Last time I was there it was £10 a night without EHU.



			Camper Van Overnight Visits. – Loch Katrine


----------



## 2cv (Aug 15, 2021)

Forest drive overnight parking Link


----------



## Blue yonder (Aug 16, 2021)

2cv said:


> Forest drive overnight parking Link


Thanks for the link 2cv, I'm sure i will be able to make use of this in the future


----------



## Tats (Aug 17, 2021)

Stayed on 


2cv said:


> Forest drive overnight parking Link


We stayed here last autumn and can thoroughly recommend too. If you're going over a weekend especially and want one of the better stops eg by the water or with a view, try and get there as early as you can, but it's a great place nonetheless and once they've locked the gate for the night it's great not to have vehicles passing by the whole time.


----------



## Rolyan57 (Aug 17, 2021)

Blue yonder said:


> Thanks for the link 2cv, I'm sure i will be able to make use of this in the future


I can highly recommend it.


----------



## Andylynne (Aug 19, 2021)

Fisherman said:


> I should have mentioned the Ben A’an carpark is £3 a day to park.
> Also there are motorhomes parking places with EHU in the loch Katrine carpark.
> Last time I was there it was £10 a night without EHU.
> 
> ...


Thankyou for the info, we stayed overnight at beautiful Loch Katrine, 20 quid all in, well worth it ! The other sites you mentioned are permits only and we just couldnt get one.
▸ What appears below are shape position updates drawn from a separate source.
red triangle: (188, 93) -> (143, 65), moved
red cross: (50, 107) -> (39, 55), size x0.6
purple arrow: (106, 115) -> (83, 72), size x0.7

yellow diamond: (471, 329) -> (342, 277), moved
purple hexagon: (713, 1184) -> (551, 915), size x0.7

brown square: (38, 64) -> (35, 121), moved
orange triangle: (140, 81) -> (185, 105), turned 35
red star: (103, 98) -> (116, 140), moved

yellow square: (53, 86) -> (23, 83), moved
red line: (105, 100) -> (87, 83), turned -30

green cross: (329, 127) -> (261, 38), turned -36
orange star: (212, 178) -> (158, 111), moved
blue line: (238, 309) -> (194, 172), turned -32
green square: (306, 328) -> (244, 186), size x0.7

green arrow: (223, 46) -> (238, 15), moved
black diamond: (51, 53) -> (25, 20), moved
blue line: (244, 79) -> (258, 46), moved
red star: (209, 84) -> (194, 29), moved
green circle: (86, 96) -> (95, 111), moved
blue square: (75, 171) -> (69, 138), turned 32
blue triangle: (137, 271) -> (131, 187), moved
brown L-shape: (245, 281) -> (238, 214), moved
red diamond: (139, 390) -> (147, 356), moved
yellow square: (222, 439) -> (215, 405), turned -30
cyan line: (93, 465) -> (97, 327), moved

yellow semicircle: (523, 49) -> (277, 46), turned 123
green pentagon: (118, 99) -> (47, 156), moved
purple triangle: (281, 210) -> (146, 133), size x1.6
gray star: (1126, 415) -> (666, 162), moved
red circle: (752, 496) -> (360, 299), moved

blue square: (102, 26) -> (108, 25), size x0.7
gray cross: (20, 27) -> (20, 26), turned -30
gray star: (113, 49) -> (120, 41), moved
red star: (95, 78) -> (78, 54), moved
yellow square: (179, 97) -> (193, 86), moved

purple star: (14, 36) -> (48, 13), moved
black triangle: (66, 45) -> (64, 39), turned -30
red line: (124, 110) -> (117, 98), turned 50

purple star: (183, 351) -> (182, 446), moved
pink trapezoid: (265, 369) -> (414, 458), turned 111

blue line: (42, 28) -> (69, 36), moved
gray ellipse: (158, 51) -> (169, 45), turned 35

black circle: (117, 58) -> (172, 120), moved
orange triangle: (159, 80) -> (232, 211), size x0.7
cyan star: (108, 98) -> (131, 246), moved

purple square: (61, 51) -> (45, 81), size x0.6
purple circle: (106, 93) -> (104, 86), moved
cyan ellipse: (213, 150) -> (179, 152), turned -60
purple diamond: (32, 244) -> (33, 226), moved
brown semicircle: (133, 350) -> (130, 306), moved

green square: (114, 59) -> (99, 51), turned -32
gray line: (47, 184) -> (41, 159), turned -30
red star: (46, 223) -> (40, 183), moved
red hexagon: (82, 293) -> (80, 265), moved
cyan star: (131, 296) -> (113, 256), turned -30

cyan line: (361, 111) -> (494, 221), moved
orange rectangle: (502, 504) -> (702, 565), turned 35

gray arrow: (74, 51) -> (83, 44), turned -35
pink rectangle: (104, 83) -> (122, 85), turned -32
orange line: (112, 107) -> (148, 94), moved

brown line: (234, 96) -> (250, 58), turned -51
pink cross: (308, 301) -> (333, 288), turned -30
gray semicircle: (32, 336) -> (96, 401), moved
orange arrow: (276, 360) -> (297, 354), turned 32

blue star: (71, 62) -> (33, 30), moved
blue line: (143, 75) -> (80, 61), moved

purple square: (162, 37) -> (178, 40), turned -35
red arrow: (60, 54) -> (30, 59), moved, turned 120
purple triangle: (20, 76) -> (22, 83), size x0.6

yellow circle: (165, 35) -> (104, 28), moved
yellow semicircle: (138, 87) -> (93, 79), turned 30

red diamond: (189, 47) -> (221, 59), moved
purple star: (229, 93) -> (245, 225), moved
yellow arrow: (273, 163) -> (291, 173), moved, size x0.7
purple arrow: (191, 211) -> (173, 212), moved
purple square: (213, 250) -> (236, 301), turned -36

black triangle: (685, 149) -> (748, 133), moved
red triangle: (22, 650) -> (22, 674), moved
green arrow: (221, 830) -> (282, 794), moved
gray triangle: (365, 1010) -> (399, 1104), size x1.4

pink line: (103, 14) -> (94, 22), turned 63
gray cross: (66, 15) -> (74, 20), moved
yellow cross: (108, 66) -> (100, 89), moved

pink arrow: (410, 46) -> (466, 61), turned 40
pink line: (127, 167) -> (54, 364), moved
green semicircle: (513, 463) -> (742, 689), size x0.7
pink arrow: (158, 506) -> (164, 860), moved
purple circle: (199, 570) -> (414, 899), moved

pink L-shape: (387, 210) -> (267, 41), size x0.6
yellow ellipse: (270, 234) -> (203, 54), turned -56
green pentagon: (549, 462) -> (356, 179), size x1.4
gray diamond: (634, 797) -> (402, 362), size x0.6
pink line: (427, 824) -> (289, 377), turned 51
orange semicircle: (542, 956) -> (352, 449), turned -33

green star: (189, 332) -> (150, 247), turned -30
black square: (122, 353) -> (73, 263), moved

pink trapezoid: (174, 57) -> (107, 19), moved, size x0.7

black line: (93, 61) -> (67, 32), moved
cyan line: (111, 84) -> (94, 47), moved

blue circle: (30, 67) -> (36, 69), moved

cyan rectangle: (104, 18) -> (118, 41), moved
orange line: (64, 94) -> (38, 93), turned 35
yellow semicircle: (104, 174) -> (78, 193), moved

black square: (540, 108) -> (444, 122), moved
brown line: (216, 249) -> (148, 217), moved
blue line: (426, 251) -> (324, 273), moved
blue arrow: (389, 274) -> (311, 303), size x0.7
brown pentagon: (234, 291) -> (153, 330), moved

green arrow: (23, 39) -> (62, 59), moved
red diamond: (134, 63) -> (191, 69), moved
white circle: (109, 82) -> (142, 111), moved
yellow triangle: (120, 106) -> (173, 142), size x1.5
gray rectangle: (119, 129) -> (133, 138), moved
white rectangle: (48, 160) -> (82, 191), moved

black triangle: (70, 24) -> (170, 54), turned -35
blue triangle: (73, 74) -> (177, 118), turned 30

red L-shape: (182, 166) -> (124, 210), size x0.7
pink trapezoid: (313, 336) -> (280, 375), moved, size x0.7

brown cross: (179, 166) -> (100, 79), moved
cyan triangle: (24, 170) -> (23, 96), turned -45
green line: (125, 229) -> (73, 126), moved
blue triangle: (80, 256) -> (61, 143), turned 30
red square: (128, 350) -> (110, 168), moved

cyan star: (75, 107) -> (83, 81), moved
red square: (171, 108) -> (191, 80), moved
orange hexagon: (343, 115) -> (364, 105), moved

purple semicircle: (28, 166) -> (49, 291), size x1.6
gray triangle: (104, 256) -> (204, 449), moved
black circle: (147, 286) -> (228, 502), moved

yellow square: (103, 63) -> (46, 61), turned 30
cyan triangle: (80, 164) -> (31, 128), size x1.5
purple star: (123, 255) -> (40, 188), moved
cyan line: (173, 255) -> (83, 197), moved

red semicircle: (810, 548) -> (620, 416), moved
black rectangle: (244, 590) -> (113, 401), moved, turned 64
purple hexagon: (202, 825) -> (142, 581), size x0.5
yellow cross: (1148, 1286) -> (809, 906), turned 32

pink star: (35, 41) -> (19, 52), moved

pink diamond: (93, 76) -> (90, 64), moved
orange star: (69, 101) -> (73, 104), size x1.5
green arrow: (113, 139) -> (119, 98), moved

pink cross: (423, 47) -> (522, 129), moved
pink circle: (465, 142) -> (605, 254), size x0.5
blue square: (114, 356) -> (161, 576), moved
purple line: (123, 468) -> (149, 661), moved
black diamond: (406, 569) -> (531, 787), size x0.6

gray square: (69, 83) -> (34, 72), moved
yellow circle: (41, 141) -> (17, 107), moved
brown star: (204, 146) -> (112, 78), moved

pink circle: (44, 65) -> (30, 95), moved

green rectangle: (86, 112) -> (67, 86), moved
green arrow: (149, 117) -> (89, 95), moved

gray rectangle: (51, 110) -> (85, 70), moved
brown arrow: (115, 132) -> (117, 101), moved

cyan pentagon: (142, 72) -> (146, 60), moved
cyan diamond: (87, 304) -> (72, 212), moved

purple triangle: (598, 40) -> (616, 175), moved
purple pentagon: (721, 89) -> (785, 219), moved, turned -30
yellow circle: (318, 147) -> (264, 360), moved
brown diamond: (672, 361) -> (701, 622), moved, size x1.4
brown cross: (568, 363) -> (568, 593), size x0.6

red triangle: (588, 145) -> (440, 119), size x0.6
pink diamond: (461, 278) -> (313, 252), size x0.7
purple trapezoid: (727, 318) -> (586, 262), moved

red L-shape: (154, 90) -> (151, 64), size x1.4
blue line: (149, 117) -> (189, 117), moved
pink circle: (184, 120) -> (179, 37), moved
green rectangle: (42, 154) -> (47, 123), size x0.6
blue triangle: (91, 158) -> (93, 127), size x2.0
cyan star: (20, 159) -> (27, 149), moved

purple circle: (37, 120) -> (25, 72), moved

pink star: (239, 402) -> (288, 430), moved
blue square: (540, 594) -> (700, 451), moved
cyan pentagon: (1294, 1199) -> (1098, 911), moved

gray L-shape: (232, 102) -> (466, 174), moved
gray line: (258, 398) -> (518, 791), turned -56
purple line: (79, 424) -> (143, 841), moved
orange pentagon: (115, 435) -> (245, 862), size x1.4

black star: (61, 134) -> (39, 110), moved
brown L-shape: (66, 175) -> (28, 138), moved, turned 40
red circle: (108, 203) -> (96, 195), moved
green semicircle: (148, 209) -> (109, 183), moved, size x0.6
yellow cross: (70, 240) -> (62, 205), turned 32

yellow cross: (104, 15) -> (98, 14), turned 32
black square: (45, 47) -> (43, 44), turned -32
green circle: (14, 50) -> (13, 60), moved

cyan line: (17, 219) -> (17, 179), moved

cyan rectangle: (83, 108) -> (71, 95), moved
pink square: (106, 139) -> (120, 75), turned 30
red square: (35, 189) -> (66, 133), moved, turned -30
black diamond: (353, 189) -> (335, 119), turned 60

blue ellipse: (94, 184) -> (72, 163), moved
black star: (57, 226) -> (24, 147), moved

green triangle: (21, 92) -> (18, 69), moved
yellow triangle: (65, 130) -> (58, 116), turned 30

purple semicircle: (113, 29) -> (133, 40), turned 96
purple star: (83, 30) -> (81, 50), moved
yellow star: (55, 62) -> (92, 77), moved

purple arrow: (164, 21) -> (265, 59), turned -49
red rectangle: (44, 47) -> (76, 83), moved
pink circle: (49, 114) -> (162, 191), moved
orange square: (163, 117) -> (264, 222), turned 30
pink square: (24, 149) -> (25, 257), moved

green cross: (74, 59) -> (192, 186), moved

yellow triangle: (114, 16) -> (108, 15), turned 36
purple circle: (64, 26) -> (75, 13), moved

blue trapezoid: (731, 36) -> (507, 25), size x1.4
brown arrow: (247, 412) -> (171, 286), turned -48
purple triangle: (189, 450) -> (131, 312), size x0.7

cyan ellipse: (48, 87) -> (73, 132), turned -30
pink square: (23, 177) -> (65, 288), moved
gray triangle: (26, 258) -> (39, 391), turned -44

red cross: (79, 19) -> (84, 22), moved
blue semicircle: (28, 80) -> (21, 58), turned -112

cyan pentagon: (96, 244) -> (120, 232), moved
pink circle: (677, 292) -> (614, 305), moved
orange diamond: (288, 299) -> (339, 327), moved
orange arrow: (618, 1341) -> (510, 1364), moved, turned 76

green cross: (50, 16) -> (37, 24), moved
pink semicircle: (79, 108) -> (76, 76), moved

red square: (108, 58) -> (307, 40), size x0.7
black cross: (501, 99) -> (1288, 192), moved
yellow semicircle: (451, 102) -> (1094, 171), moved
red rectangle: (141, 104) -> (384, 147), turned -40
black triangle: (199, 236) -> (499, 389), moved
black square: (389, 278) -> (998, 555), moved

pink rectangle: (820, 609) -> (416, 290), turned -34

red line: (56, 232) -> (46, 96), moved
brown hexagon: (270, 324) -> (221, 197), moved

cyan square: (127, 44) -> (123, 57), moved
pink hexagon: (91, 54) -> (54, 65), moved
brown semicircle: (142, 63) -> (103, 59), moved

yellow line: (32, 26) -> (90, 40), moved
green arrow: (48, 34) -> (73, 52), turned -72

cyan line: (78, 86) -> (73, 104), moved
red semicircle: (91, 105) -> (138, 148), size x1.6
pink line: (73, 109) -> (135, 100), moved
Been in Killin for 2 nights on a site , tomorrow we head for Onich, so hoping to stop over at Loch Tulla view point, then we have 5 nights on camp site. Loved every minute so far. X


----------



## Jimhunterj4 (Aug 28, 2021)

Fisherman said:


> The Ben A’an carpark near to the road to loch Katrine road.
> Kilmahog Carpark.
> Also on the dukes pass from Aberfoyle there are two or three forestry carparks.


Usually always empty too


----------